With late work, it’s tough to find the balance between offering empathy and encouraging accountability.
Here’s what I discovered when I experimented with a different approach.
The problem I had with late work
There seems to be an ongoing debate that teachers engage in — what to do about late work. Dealing with late assignments can range from moderately annoying to absolutely overwhelming, and there are many schools of thought about the right way to handle it.
There is the zero-tolerance crowd that insists this type of policy prepares kids for the real world. There are those who impose a grade penalty for each day an assignment is late to encourage accountability.
Then, there are those who count all late work for full credit because the goal is to assess mastery rather than speed. While I fell into the final category, I struggled for many years early in my career trying to find something that worked for my students and for me.
How I found a better late work process
In my quest to find this holy grail of late-work policies, I looked towards the “real world” argument, despite my opposing viewpoint. I determined that, in the “real world,” turning something in late, like a water bill payment, would not immediately result in one’s water being shut off. In my mind, this was the equivalent of a student earning a zero for a late assignment.
The truth is that companies do not want to shut off their clients’ water, they want the payment owed, just as I wanted my students’ work to be able to assess their level of mastery. So what happens in this scenario when the bill goes unpaid after a short grace period? There may be a fee placed on the account, and the failure to pay may be reported to the credit bureau. Thus, the idea of the classroom credit score was born.
The late work solution that I use in my classroom
I decided to input a grade into my grade book for a student’s “credit score.” I taught a mini-lesson on what a credit score is, what it does, and why it matters in the “real world.” I told my students that in the real world, they all start with a credit score of nothing because they have to prove themselves to be trustworthy, but for me, they had already completed this process by showing up for class, participating, and because I just liked them in general.
I started every student off with perfect credit or a 100% grade. From there, if they turned in their assignments on time, their “credit score” stayed at 100%. If an assignment was turned in late, I would grade it for full credit, because again, it was always my goal to assess student mastery, and I wanted their assignment grade to reflect that. However, their credit score would be reduced by a predetermined amount (see variations for options on this element).
At the end of the grading period, students had the opportunity to view their credit scores and “petition the credit bureau” to have something removed from their scores. If students showed improvement in their ability to turn in work on time over the course of the quarter, they could earn points back.
Why this late work system works for me and my students
This system accomplished multiple things:
- Students had an incentive to complete their work on time to keep their “gifted” 100% score in the grade book.
- Assignment grades reflected student mastery to both students and parents rather than a score that reflected when the assignment was turned in.
- 504 and IEP accommodations were easily adapted into this system. Students could be exempted from the credit score altogether, and/or their “grace periods” could be longer to allow for extended deadlines.
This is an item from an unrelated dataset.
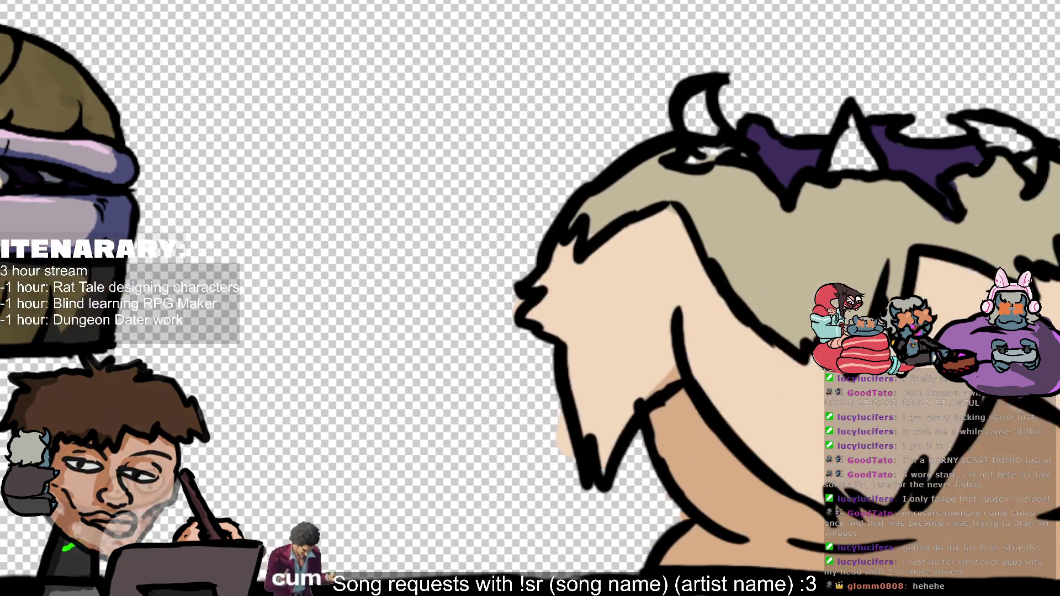
{"action": "scroll", "coordinate": [497, 262], "scroll_direction": "down", "scroll_amount": 5}
{"action": "scroll", "coordinate": [498, 263], "scroll_direction": "up", "scroll_amount": 3}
- If I knew that a student was having a difficult time for any reason — family issues, mental health struggles, etc, I immediately suspended the credit score system for them and worked with them to help them get back on track.
- Even after turning in late work and having a reduction in their credit score, students had an incentive to improve, knowing that they could earn those points back at the end of the grading period.
- Late assignments could not “tank” a student’s overall grade. If a student was turning in “A” and “B” work consistently, even if every assignment was late, there were a finite number of points they could lose. Therefore, that student might be earning a low B due to the consistent late work, but they would not end up failing the course. This system provides accountability without being overly punitive.
Variations on this late work system you can try
Over the course of many years, I have utilized this system in several different ways, so my hope is that the following variations might help you to see how you might implement this system within your own classroom structure, regardless of grade level or content area.
- Primary students: I would not include this system as a grade because developmentally, students are still acclimating to school. I would include the idea of following directions and learning classroom norms and procedures as an element of being a reliable classmate. To reinforce this concept, I would compliment students often on their progress in this area.
- Intermediate students: I referred to this system as a “reliability score,” rather than a “credit score.” The overall message was the same, but understanding what it means to be reliable and the benefits of displaying that character trait were a little more concrete and developmentally appropriate for this age group. The grace period and score reduction can also be adjusted
- Secondary students: When teaching middle school and high school students, I transitioned into the credit score system.
- Advanced students: Depending on my students’ needs, I would adjust the predetermined score reduction for late work. In a high-achieving honors class, the penalty may be heftier because of the expectations of an advanced course placement.
- Struggling students: For classes where many students struggled with executive functioning skills and confidence, I would make the reductions very small and give more opportunities to earn points back if students used their planners, used their binders correctly, etc, to build good habits and to help students realize their own agency.
- Differentiation: For the chance to “petition the credit bureau,” I have used many methods. For stronger writers, I have asked them to write a formal business letter with argumentative strategies. For struggling writers, I have used fill-in-the-blank forms, Google Forms, an audio/video options where they could explain how they’ve improved, or just a quick one-on-one conference with any student who wished to make their case. As the head of the credit bureau, I gave points back as I saw fit based on effort and improvement.
Outcomes of this late work system
In the decade or so that I implemented and refined this credit score system, I witnessed several things. Students who were used to failing because they struggled to turn things in on time learned that I cared about their learning. I would continue to follow up with them about assignments because I wanted to see their progress.
For some, it took time to understand that they could pass my class even if they had a rough start to the quarter or semester, whereas, in the past, they would have given up because the hole they had dug was too deep to climb out of. Because the emphasis was placed on completing the work, students who may have opted for the zero before were now completing important practice and assignments, meaning their overall scores went up because they better understood the content.
While I wish the credit score policy meant that I never received any late or missing assignments, it does not possess that kind of magic. It did, however, help me find a more balanced way to hold students accountable while also affording them the compassion they needed while trying to figure things out.